I have a ASUS TUF GAMING X570-PLUS motherboard with a L8200A LAN (controler I guess).
Since I back to linux I’m having some weird issues with internet speed. sometimes it takes 20~30 seconds to start to load a page, and them another 20~30 to connect with videos (when I’m accessing streaming media), in worst cases, it takes one minute or over and sometimes I got a error message about connection timeout or some connection lost.
This happens in any case, even to access the home page of a search engine like duckduckgo
I noticed this error with Manjaro, it also happens on Arch, RHEL 9, ROCKY, Fedora, Ubuntu, Kubuntu. (I’ve tryied some until stop in OPENSUSE).

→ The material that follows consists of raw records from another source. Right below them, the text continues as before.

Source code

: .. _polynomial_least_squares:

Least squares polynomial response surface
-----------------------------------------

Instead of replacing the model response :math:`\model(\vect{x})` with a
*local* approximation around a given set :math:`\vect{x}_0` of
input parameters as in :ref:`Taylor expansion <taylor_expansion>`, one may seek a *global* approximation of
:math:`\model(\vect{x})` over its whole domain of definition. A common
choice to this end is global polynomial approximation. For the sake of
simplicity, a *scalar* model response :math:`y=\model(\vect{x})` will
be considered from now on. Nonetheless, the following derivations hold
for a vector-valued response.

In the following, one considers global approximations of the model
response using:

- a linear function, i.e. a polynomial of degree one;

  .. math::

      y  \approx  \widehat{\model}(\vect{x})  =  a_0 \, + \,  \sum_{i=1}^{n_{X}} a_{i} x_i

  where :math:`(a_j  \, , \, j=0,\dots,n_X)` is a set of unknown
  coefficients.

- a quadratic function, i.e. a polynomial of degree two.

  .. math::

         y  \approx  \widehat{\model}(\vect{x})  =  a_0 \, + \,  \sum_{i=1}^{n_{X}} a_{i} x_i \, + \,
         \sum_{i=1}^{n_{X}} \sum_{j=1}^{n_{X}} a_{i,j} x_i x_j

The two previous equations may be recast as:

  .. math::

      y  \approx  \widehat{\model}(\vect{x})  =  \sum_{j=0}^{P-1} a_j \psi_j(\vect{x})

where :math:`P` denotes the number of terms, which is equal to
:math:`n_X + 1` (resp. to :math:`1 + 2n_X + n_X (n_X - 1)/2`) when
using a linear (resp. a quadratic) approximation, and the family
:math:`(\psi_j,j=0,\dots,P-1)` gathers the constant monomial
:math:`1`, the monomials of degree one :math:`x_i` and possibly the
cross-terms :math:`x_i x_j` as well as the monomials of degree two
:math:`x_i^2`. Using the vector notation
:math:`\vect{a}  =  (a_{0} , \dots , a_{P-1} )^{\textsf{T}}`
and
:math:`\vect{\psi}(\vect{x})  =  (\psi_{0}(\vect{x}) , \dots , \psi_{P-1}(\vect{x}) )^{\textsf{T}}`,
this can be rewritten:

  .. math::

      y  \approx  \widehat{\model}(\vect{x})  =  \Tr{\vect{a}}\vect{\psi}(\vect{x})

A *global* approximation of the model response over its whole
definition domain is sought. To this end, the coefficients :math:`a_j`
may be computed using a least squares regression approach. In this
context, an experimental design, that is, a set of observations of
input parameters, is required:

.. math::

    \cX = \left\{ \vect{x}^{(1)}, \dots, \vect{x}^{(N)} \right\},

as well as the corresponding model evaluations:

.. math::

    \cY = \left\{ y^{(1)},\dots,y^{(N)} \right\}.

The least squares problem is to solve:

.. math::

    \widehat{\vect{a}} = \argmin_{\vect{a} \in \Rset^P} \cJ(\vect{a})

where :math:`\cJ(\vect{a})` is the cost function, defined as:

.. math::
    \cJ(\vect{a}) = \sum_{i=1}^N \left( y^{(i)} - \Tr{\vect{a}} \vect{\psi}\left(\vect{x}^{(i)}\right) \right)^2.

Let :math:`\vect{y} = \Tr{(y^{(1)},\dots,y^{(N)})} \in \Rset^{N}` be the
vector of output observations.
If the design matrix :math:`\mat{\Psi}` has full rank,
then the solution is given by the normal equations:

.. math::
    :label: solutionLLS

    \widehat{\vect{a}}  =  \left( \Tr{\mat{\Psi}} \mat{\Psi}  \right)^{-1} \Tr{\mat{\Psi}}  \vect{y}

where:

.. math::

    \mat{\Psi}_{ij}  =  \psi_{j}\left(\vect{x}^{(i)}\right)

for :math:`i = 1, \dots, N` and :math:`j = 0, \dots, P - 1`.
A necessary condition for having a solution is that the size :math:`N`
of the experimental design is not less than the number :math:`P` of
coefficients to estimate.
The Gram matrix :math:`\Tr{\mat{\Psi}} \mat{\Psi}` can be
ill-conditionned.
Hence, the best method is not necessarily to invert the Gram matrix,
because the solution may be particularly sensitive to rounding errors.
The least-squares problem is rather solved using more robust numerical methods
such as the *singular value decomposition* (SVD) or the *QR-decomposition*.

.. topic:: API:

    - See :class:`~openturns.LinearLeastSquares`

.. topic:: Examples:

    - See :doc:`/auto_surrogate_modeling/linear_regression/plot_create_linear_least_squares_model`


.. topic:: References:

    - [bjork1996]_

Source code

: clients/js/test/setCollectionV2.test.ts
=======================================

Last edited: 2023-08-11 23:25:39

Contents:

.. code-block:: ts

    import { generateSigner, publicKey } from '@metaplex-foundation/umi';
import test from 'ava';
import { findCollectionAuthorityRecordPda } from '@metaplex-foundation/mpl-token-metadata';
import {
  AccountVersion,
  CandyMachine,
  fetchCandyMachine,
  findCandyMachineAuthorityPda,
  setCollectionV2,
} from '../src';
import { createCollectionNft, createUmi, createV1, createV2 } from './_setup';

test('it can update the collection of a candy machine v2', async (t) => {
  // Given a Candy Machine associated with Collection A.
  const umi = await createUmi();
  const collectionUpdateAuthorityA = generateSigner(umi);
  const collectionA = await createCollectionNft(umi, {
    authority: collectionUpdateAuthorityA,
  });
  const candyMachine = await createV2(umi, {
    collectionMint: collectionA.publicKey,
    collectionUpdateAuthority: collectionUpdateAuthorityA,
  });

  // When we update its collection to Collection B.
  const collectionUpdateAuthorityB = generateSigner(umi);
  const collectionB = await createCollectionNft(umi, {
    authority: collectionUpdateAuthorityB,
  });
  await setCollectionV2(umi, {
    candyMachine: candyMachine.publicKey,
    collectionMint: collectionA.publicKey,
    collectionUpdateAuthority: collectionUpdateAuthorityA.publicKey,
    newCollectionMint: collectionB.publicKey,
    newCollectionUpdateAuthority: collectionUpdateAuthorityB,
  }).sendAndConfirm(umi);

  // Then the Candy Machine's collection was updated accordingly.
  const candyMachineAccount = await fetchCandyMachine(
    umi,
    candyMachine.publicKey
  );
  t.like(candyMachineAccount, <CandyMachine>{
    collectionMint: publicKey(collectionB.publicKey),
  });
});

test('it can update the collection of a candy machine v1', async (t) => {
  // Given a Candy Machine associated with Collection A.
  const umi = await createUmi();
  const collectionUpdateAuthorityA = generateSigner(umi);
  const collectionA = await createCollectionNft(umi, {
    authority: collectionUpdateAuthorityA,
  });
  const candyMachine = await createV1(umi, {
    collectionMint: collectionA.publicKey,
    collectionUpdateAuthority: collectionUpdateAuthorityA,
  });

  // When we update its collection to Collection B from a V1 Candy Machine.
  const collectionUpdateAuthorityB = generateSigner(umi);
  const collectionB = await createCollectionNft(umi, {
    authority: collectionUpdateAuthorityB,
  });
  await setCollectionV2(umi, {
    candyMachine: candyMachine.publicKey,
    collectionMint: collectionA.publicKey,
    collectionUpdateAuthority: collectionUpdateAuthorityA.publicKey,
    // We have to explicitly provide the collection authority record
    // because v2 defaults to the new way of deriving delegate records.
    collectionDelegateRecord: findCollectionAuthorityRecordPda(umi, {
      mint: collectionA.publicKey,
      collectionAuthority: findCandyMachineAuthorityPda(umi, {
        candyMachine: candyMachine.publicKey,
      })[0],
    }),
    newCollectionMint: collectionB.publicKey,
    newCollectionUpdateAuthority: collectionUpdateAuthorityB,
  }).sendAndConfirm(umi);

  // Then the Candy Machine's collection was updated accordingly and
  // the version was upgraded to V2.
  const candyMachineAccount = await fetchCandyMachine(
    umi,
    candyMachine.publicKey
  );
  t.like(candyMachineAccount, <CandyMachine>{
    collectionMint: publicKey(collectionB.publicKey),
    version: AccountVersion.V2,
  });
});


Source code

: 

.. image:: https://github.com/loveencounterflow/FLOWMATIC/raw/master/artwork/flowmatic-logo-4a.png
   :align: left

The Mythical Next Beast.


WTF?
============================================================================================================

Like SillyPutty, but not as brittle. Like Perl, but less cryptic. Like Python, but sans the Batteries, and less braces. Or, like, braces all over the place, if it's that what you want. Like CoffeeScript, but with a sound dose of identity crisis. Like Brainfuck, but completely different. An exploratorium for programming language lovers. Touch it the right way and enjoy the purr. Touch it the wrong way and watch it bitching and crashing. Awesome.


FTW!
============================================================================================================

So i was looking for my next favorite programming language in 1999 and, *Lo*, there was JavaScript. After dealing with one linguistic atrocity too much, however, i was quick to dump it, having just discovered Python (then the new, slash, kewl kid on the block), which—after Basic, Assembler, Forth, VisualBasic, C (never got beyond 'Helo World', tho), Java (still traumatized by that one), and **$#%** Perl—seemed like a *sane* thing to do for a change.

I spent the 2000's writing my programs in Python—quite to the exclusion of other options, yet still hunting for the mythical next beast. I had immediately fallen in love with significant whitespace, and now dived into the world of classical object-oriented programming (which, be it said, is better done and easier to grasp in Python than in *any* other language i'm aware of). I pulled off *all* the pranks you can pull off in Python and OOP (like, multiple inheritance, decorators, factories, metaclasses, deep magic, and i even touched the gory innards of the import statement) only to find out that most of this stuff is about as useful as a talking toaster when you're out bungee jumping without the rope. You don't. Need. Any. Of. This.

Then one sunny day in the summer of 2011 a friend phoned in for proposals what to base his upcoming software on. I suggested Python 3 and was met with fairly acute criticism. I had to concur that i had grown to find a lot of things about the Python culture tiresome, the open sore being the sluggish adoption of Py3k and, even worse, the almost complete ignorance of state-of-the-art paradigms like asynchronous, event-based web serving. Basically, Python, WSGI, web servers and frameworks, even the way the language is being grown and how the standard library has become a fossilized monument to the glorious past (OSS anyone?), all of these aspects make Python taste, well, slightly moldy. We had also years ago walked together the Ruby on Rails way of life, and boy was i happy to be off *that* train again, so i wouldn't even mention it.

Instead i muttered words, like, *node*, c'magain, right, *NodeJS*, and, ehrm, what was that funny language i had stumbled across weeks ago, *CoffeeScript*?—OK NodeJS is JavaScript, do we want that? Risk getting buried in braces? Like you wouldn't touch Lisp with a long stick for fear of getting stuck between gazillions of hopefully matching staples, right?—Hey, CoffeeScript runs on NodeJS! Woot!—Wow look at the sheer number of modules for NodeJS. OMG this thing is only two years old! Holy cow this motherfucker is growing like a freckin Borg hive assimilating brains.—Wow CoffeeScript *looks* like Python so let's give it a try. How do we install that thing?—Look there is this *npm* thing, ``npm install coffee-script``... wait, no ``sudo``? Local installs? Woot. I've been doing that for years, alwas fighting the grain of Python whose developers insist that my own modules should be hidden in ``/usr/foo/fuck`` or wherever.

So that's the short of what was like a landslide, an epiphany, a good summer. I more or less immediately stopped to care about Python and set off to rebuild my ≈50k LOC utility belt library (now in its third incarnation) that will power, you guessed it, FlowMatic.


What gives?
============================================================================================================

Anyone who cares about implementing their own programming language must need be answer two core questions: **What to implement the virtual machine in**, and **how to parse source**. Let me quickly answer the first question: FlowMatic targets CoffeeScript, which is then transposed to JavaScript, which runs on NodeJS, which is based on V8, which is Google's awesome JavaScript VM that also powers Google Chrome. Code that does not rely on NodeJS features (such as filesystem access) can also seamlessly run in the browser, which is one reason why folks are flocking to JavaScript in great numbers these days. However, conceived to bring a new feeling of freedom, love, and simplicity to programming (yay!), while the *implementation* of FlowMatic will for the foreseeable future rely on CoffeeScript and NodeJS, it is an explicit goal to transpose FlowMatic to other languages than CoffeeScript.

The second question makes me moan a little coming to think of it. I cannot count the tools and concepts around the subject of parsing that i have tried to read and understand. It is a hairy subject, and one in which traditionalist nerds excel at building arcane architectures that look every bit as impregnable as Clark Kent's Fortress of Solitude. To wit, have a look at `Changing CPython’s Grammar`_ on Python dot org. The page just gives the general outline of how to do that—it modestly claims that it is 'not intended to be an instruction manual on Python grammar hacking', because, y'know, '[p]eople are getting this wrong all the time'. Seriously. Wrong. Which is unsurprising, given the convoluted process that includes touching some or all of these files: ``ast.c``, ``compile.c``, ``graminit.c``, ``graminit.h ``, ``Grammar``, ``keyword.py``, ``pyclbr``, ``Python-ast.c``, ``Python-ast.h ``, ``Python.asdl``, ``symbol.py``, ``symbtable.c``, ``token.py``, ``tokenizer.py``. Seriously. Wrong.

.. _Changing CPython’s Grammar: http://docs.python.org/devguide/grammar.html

In my searchs on Manjaro forum, some people talk about a kernel problem with some REALTEK models and it seens that L8200A is one of them (but I’m not really sure), but even kernel 5.18 (or 5.19, I don’t remember the last one I used) still with the problem, not even trying the fix they propose.
Inside OPENSUSE is not different. I know the cables or modem is not the problem because wifi works fine on cellphone and on my mothers computer, PS5 also connect fines and thins works fine in Windows 10~11.
There is a way to hunt the problem and somehow try to fix it?
I searched for L8200A in Bugzilla for the past 4 years and got no hits. Given the exposure and forum reports L8200A has gotten in its 3 years of presence, and your own experience, I suggest you save yourself headaches and consider investing in an Intel PCIe NIC if someone else doesn’t chime in here with a solution. Both my most recently purchased Asus motherboards work fine with their onboard Intel I219-V NICs.
OTOH, how old is your router? Is this Asus the only connection you have on ethernet, with the rest of your devices on WiFi? Is Windows on this same Asus?
15.3 goes out of support in just over 2 months. Why not try 15.4? Another option: install 15.5. Right now it’s mostly still 15.4, and if you report a bug against 15.5, the devs might be more interested in coming up with a solution than otherwise.
I suspect the better place to start this thread would have been in the network/internet forum. You could ask the mods to move it if it lies fallow here.
I am using two PCs with a ASUS TUF GAMING X570-PLUS (WIFI) motherboards since April 2021 with openSUSE Leap 15.2 and since January 2022 with openSUSE Leap 15.3 without any problems.
ASUS TUF GAMING X570-PLUS and ASUS TUF GAMING X570-PLUS (WIFI) use the same network chip.
My PC is the ASUS connected through a cable, like my PS5, both use the same cable model: VENTION CAT8 40GBPS RJ45 8P8C 2000MHZ with some stuff like ‘copper shell gold-plated crystal head’, whatever what it means (if it means something).
The PS5 works flawless with downloads and video streaming, without any kind of issues. WIFI works like it should be. My mom’s PC (AORUS B450 WIFI PRO) connects fine, even through a wall, and cell phone have a instant load like it should be.
I think my router is around 4 years old, but it seems to be working like it should (at least I guess so).
I used Windows (with this cable), because I used to play Black Desert Online, so over two maybe three years with this mobo, Ethernet works fine under Win 10 / 11 using the motherboard drivers on manufacture website.
I don’t know how Bugzilla works, but here is a small list of problems with Ethernet, and by the way, I’m not trying to compare Arch / Manjaro with SUSE Leap or TW, just trying to illustrate, and like I’ve said, it happens on other distros too. I never got a fix, not even with all the suggestions on forum.
I’ve tried to run Tumbleweed for 20 minutes or so, to see how it goes with NVIDIA / Blender and internet works pretty smooth, almost like used to be on Windows.
I’ve back to Leap, 15.4 this time and I got some little improvement, still slow to load some sites, and fast to load others, it’s confusing.
If you have the Packman Repo enabled, you can use the r8168 driver:
zypper in r8168-blacklist-r8169 r8168-kmp-default
After restart the PC should connect automatically if dhcp is enabled, otherwise you have to configure it in Networkmanager or Yast—Network-Configuration, depending on your config.